Your tasks:
**A.** Answer the following from the text on who serves in the military:
(i) What percentage of the 2006 recruits came from the bottom household income quintile?
(ii) What share of enlisted soldiers were black in fiscal 2010?
(iii) What percentage of Army officers are white?
**B.** Reproduce the part of the text on who serves in the military starting with "Meanwhile, whites were" and going on through "Army officers are.".

There are a few myths that are repeated but never questioned.  Ann Marlow dispels one such myth in her Wall Street Journal article The Truth About Who Fights for Us, 9/27/11.

Excerpts:

Indeed, the Heritage report showed that “low-income families are underrepresented in the military and high-income families are overrepresented. Individuals from the bottom household income quintile make up 20.0 percent of Americans who are age 18-24 years old but only 10.6 percent of the 2006 recruits and 10.7 percent of the 2007 recruits. Individuals in the top two quintiles make up 40.0 percent of the population, but 49.3 percent of the recruits in both years.”

What about the charge that our Army is disproportionately black? This too is false, as is clear from data for fiscal 2010 available on the Army’s website: Whereas blacks comprise 17% of Americans ages 18-39 with high school degrees, they represent only a slightly larger proportion of enlisted soldiers, at 21%.

Meanwhile, whites were significantly overrepresented among enlisted Army personnel in 2010. While 58% of Americans 18-39 years old are white, 64% of the Army’s enlisted men and women are. Whites are underrepresented to a minor degree in only one category, in which blacks are overrepresented: Army officers. While 74% of 25-54 year-olds with bachelor’s degrees are white, 72% of Army officers are white. While 8% of 25-54 year-olds with B.A.s are black, 13% of Army officers are.

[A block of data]

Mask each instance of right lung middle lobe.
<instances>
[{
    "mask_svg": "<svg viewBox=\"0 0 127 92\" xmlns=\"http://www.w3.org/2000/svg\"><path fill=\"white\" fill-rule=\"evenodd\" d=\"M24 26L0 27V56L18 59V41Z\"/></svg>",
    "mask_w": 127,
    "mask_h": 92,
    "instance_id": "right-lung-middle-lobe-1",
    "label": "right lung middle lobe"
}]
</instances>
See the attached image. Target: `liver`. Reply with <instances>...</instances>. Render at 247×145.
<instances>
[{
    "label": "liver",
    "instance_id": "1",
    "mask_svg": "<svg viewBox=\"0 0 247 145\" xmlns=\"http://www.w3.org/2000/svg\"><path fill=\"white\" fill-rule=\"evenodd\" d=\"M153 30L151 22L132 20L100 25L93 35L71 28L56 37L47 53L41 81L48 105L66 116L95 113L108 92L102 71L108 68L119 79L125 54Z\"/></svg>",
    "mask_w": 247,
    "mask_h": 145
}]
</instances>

Responses per task:
**A.**
(i) 10.6 percent
(ii) 21%
(iii) 72%

**B.**
Meanwhile, whites were significantly overrepresented among enlisted Army personnel in 2010. While 58% of Americans 18-39 years old are white, 64% of the Army’s enlisted men and women are. Whites are underrepresented to a minor degree in only one category, in which blacks are overrepresented: Army officers. While 74% of 25-54 year-olds with bachelor’s degrees are white, 72% of Army officers are white. While 8% of 25-54 year-olds with B.A.s are black, 13% of Army officers are.